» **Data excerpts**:
----------

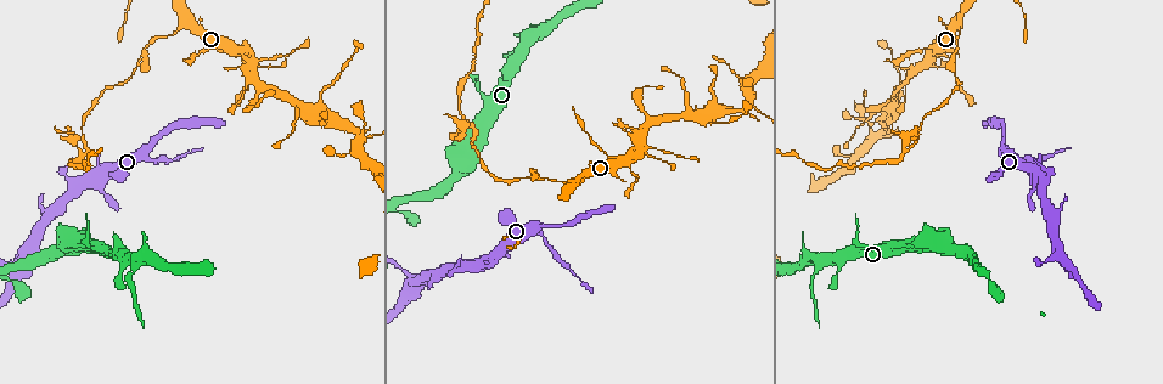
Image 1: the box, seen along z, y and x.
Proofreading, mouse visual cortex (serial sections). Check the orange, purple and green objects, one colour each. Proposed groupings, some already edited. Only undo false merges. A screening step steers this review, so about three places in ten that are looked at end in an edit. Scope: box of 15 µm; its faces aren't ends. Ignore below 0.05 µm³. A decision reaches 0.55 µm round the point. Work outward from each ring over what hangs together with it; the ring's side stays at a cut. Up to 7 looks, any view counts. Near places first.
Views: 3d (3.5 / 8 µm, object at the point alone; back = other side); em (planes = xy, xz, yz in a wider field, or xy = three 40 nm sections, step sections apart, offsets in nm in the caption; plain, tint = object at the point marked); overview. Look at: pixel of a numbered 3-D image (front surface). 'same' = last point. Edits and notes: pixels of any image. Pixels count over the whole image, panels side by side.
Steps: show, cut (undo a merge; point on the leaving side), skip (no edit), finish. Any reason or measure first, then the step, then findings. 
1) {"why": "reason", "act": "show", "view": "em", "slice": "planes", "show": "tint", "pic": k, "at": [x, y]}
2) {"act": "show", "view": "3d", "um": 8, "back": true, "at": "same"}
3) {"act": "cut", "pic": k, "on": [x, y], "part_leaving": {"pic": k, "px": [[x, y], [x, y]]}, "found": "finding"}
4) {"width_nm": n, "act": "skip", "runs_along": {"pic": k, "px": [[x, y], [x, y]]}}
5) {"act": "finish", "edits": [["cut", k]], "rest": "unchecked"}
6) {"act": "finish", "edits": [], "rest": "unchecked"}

{"why": "four or more arms meet", "act": "show", "view": "3d", "um": 3.5, "back": true, "pic": 1, "at": [627, 162]}

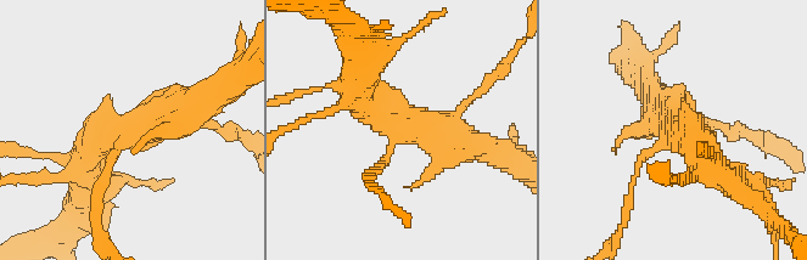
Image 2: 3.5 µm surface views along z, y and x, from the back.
{"why": "need the tissue", "act": "show", "view": "em", "slice": "xy", "step": 5, "show": "tint", "pic": 2, "at": [136, 130]}

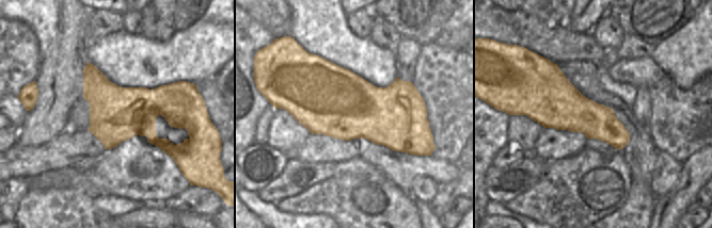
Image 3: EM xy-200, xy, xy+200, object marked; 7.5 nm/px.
{"act": "skip", "found": "one cell here"}

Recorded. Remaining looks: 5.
{"why": "three arms meet", "act": "show", "view": "3d", "um": 3.5, "back": true, "pic": 1, "at": [957, 26]}

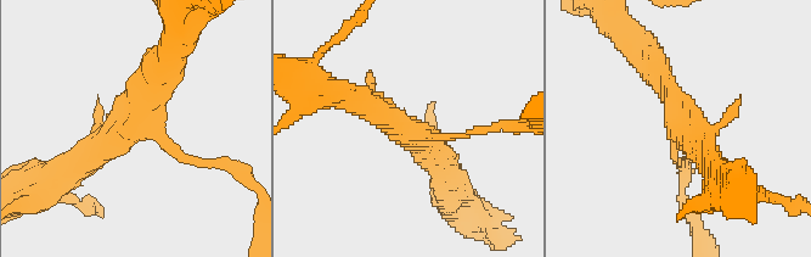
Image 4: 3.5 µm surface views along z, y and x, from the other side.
{"why": "need the tissue", "act": "show", "view": "em", "slice": "xy", "step": 3, "show": "tint", "pic": 4, "at": [133, 127]}

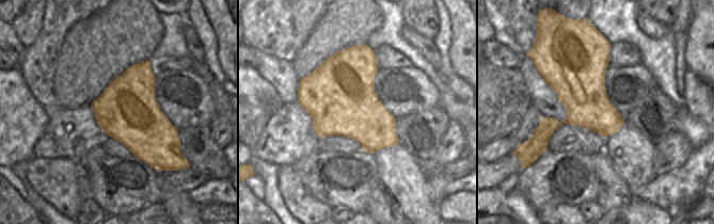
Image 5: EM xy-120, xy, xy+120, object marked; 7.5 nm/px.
{"act": "cut", "pic": 4, "on": [204, 162], "part_leaving": {"pic": 4, "px": [[163, 143], [175, 155], [227, 162], [253, 188]]}, "found": "two cells meet here"}

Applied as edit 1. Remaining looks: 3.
{"why": "redraw", "act": "show", "view": "overview"}

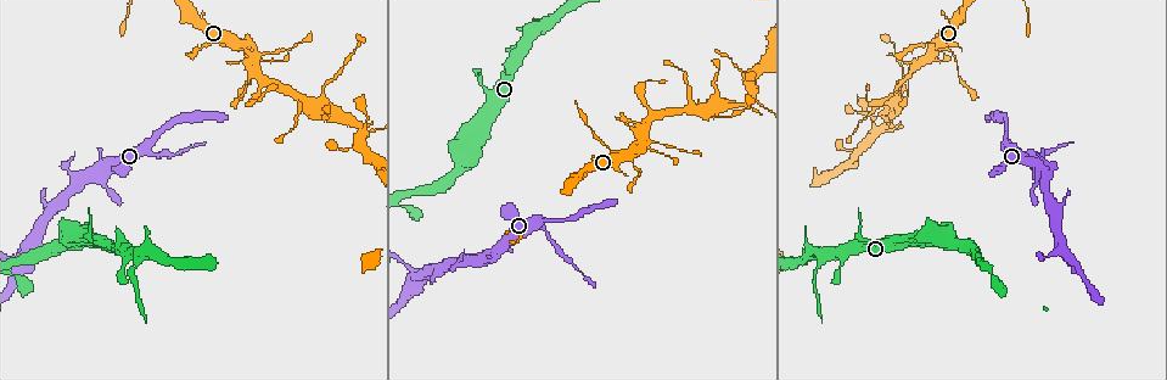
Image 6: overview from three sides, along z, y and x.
{"why": "three arms meet", "act": "show", "view": "3d", "um": 3.5, "pic": 6, "at": [826, 251]}

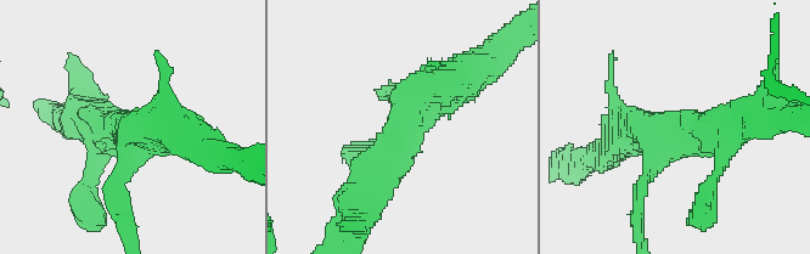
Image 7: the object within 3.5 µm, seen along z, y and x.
{"arms": 3, "arm_widths_nm": [100, 450, 500], "why": "now the EM", "act": "show", "view": "em", "slice": "xy", "step": 5, "show": "tint", "pic": 7, "at": [401, 128]}

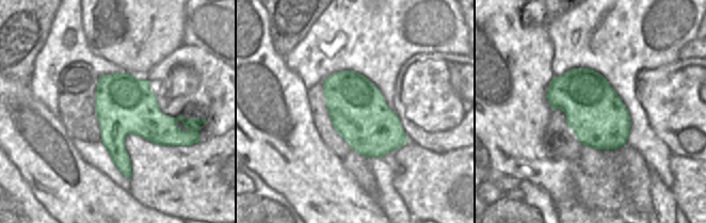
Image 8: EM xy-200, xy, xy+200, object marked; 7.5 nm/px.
{"act": "skip", "runs_along": {"pic": 7, "px": [[364, 196], [409, 102], [457, 78]]}, "found": "one cell here"}

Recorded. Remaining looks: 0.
{"act": "finish", "edits": [["cut", 4]], "rest": "unchecked"}

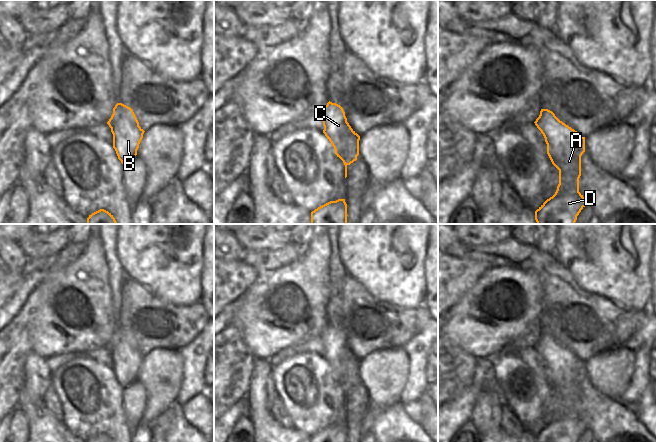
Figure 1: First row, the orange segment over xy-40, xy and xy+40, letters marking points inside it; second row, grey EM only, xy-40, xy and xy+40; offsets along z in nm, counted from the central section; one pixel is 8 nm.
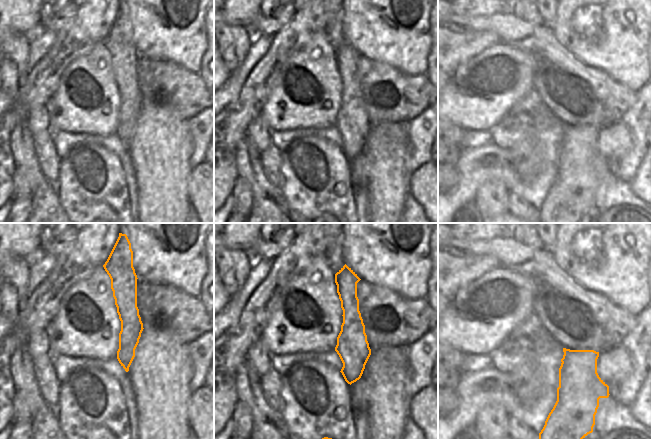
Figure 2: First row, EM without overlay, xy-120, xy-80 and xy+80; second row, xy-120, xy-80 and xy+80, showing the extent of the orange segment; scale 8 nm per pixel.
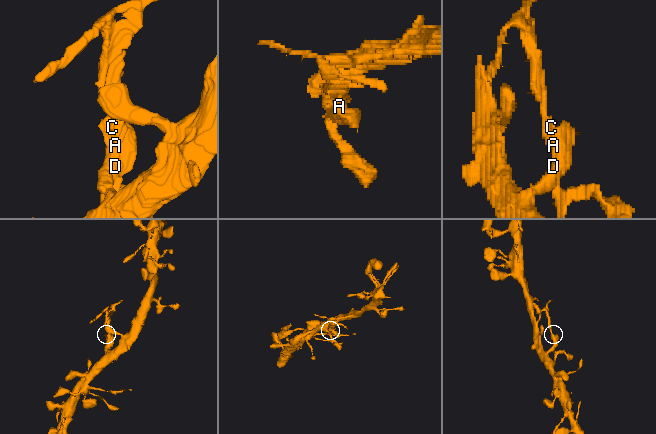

----------

In the copy, include exactly the lines from the one with "Figure 1: First" through the final line of the entries above, both ends counted, and no pictures.

Figure 1: First row, the orange segment over xy-40, xy and xy+40, letters marking points inside it; second row, grey EM only, xy-40, xy and xy+40; offsets along z in nm, counted from the central section; one pixel is 8 nm.
Figure 2: First row, EM without overlay, xy-120, xy-80 and xy+80; second row, xy-120, xy-80 and xy+80, showing the extent of the orange segment; scale 8 nm per pixel.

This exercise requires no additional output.